§ **REQUIRED WORK**:
Transcribe the listing word for word.

Start of Block

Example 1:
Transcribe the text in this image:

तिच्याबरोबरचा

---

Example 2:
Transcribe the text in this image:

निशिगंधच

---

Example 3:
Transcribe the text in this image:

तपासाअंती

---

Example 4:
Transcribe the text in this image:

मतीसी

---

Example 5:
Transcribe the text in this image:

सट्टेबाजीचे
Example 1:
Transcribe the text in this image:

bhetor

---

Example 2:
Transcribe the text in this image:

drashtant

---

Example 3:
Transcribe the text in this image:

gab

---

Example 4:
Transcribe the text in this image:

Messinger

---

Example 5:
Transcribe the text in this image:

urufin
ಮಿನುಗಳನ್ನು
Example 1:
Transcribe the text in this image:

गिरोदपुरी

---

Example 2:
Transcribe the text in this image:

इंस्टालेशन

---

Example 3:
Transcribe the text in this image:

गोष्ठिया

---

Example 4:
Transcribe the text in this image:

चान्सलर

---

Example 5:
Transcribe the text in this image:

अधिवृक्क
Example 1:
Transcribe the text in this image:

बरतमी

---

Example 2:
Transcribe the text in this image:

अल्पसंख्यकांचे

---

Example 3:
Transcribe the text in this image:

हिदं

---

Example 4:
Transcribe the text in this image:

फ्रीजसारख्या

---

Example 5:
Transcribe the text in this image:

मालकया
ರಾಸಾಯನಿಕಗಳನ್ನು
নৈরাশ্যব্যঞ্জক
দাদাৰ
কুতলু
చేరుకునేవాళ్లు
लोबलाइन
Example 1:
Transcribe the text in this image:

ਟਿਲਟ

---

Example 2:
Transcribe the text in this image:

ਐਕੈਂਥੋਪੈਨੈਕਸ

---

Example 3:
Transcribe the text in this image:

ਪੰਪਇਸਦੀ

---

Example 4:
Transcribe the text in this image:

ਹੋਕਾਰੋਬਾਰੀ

End of Block

§ **OUTPUT OF THE EXERCISE**:
Example 1:
Transcribe the text in this image:

तिच्याबरोबरचा

---

Example 2:
Transcribe the text in this image:

निशिगंधच

---

Example 3:
Transcribe the text in this image:

तपासाअंती

---

Example 4:
Transcribe the text in this image:

मतीसी

---

Example 5:
Transcribe the text in this image:

सट्टेबाजीचे
Example 1:
Transcribe the text in this image:

bhetor

---

Example 2:
Transcribe the text in this image:

drashtant

---

Example 3:
Transcribe the text in this image:

gab

---

Example 4:
Transcribe the text in this image:

Messinger

---

Example 5:
Transcribe the text in this image:

urufin
ಮಿನುಗಳನ್ನು
Example 1:
Transcribe the text in this image:

गिरोदपुरी

---

Example 2:
Transcribe the text in this image:

इंस्टालेशन

---

Example 3:
Transcribe the text in this image:

गोष्ठिया

---

Example 4:
Transcribe the text in this image:

चान्सलर

---

Example 5:
Transcribe the text in this image:

अधिवृक्क
Example 1:
Transcribe the text in this image:

बरतमी

---

Example 2:
Transcribe the text in this image:

अल्पसंख्यकांचे

---

Example 3:
Transcribe the text in this image:

हिदं

---

Example 4:
Transcribe the text in this image:

फ्रीजसारख्या

---

Example 5:
Transcribe the text in this image:

मालकया
ರಾಸಾಯನಿಕಗಳನ್ನು
নৈরাশ্যব্যঞ্জক
দাদাৰ
কুতলু
చేరుకునేవాళ్లు
लोबलाइन
Example 1:
Transcribe the text in this image:

ਟਿਲਟ

---

Example 2:
Transcribe the text in this image:

ਐਕੈਂਥੋਪੈਨੈਕਸ

---

Example 3:
Transcribe the text in this image:

ਪੰਪਇਸਦੀ

---

Example 4:
Transcribe the text in this image:

ਹੋਕਾਰੋਬਾਰੀ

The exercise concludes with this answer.